Die Feststellung des Bundespatentgerichts, Patentanspruch 22 lehre zur Lösung der in der Anmeldung genannten Aufgabe lediglich das Aufbringen einer Aufzeichnung von durch ein Computersystem erst noch zu interpretierenden Daten, die selbst nicht die zur Durchführung von Verfahrensschritten repräsentativen Steuersignale darstellten, greift zu kurz. Sie läßt unberücksichtigt, daß das beanspruchte Speichermedium über die auf ihm aufgebrachten auslesbaren Daten nach dem Wortlaut des Patentanspruchs derart mit einem programmierbaren Computersystem zusammenwirken können muß, daß das insbesondere in dem Anspruch 1 beanspruchte Verfahren ausgeführt wird. Die Anweisung nach Patentanspruch 22 dient danach zur Realisierung eines bestimmten Computerprogramms. Das vorgeschlagene digitale Speichermedium selbst ist ein gegenständliches Mittel zur Ausführung des in dem nachgesuchten Patent ferner vorgeschlagenen Verfahrens; sein bestimmungsgemäßer Einsatz führt – die Ausführbarkeit und technische Brauchbarkeit der angemeldeten Anweisungen vorausgesetzt – zu dem gewünschten Ergebnis. Das reicht für eine im Rahmen der die Anmeldung prägenden Problemstellung liegende Lösung aus.
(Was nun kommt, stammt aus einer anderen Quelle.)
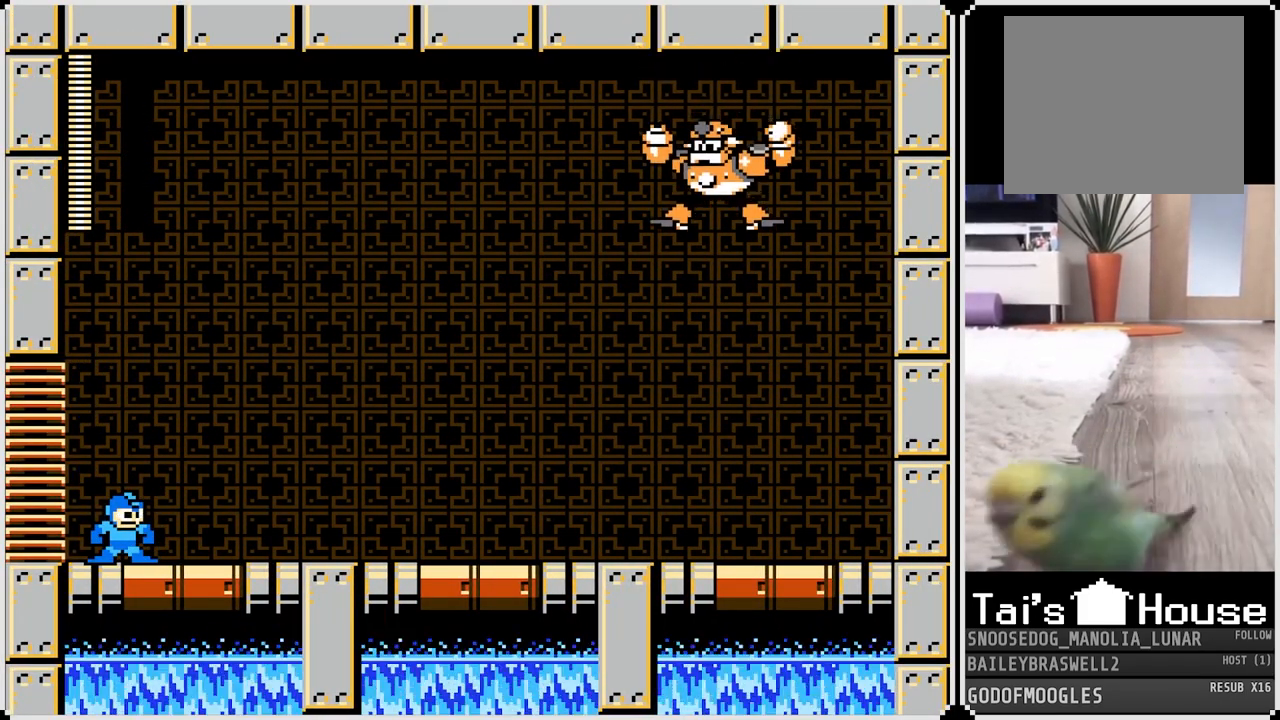
{"buttons": [], "left_stick": "center", "right_stick": "center", "events": []}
III. Das Bundespatentgericht hat das Speichermedium mit einer Aufzeichnung gemäß dem Anspruch 22 als ein „Programm für eine Datenverarbeitungsanlage als solches” angesehen und gemeint, daß dieser Anspruch deshalb auch nach § 1 Abs. 2 Nr. 3 und Abs. 3 PatG vom Patentschutz ausgenommen sei.
1. Zu dieser Bewertung ist es gelangt, weil der Computerfachmann den mehrdeutigen Begriff „Programm” bei enger Sicht lediglich für den Programmcode und dessen Aufzeichnungen (gleichgültig welche Entwurfsstufe) verwende. Da § 1 Abs. 2 Nr. 3 in Verbindung mit Abs. 3 PatG nach einer engen Auslegung verlange, umfasse der Begriff „Programm für eine Datenverarbeitungsanlage als solches” eine Programmcodedarstellung oder -aufzeichnung auf einem Klarschriftdatenträger wie Papier oder einem maschinenlesbaren Speichermedium.
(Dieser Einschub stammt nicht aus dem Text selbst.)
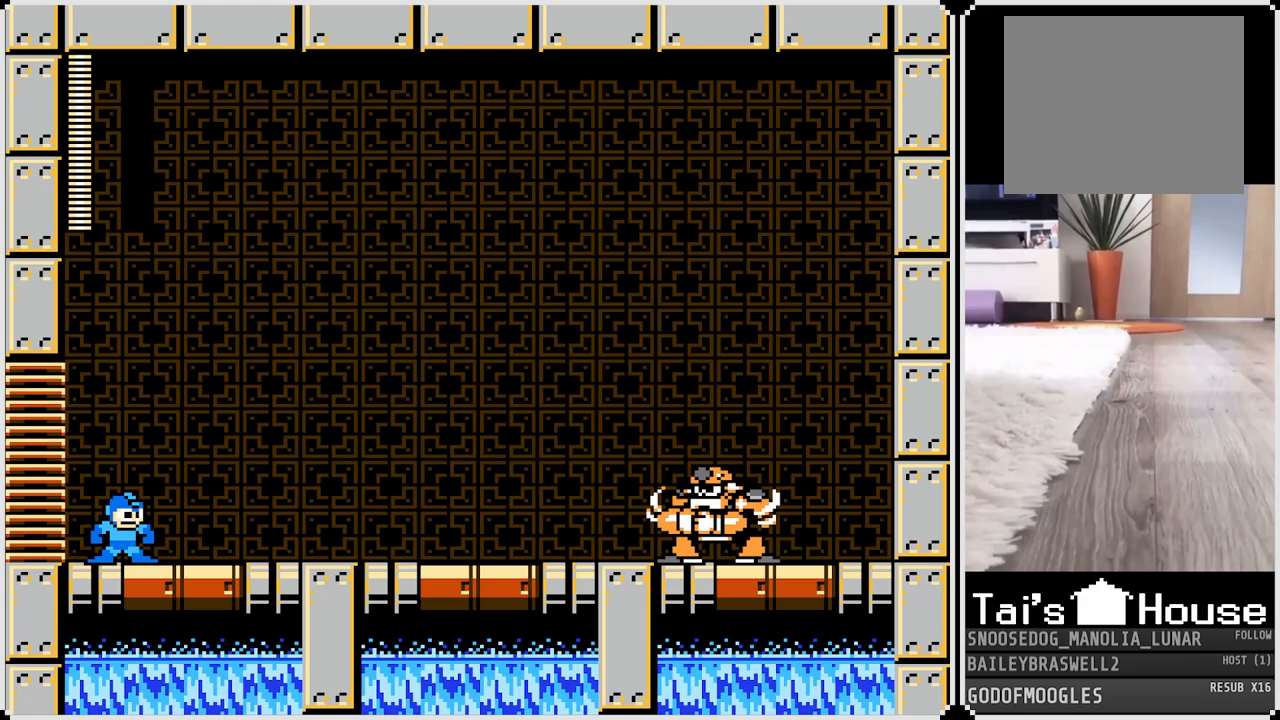
{"buttons": [], "left_stick": "center", "right_stick": "center", "events": []}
Auch diese Auffassung bekämpft die Rechtsbeschwerde zu Recht.
a) Allerdings wird sie in der Literatur verschiedentlich befürwortet (Tauchert, GRUR 1997, 149, 154; Mitt. 1999, 248, 151; van Raden, GRUR 1995, 451, 457; früher auch Schulte, PatG, 5. Aufl., 1994, § 1 Rdn. 74 u. 76). Es gibt aber auch maßgebliche Gegenstimmen. Vor allem ist auf die Spruchpraxis des Europäischen Patentamts zu dem nahezu wortgleichen Art. 52 Abs. 2 Buchst. c, Abs. 3 EPÜ zu verweisen, wonach ein – Datenverarbeitung mittels eines geeigneten Computers betreffender – Gegenstand nicht als „Programm als solches” im Sinne dieser Regelung zu verstehen ist, wenn er – hinreichend qualifizierten – technischen Charakter hat (Entsch. v. 01.07.1998, ABl. EPA 1999, 609, 618 f., 620 f. – Computerprogrammprodukt/IBM; im Ergebnis ebenso Busche, Mitt. 2000, 164, 171; Singer/Stauder, EPÜ, 2. Aufl., Art. 52 Rdn. 49; Schar, Mitt. 1998, 322, 338; Bernhardt/Kraßer, PatG, 4. Aufl., S. 103; vgl. auch Busse, PatG, 5. Aufl., § 1 Rdn. 45 a.E.). Zu ähnlichen Ergebnissen führt eine in der Literatur vertretene Auffassung, wonach unter „Programm als solches” lediglich der zugrundeliegende, von einer technischen Funktion noch freie Programminhalt zu verstehen ist (so Melullis, GRUR 1998, 843, 851; ähnlich Anders, GRUR 1990, 498, 499).
b) Der Auffassung des Bundespatentgerichts kann aus Rechtsgründen nicht beigetreten werden.
Bei der Bestimmung, was als Programm für Datenverarbeitungsanlagen vom Patentschutz ausgenommen ist, weil es ein Programm als solches ist, kann nicht allein auf das Verständnis von Computerfachleuten zurückgegriffen werden. Die Bestimmung hat vielmehr – wie auch sonst bei der Gesetzesauslegung – ausgehend vom Wortlaut sachbezogen nach Sinn und Zweck der gesetzlichen Regelung zu erfolgen.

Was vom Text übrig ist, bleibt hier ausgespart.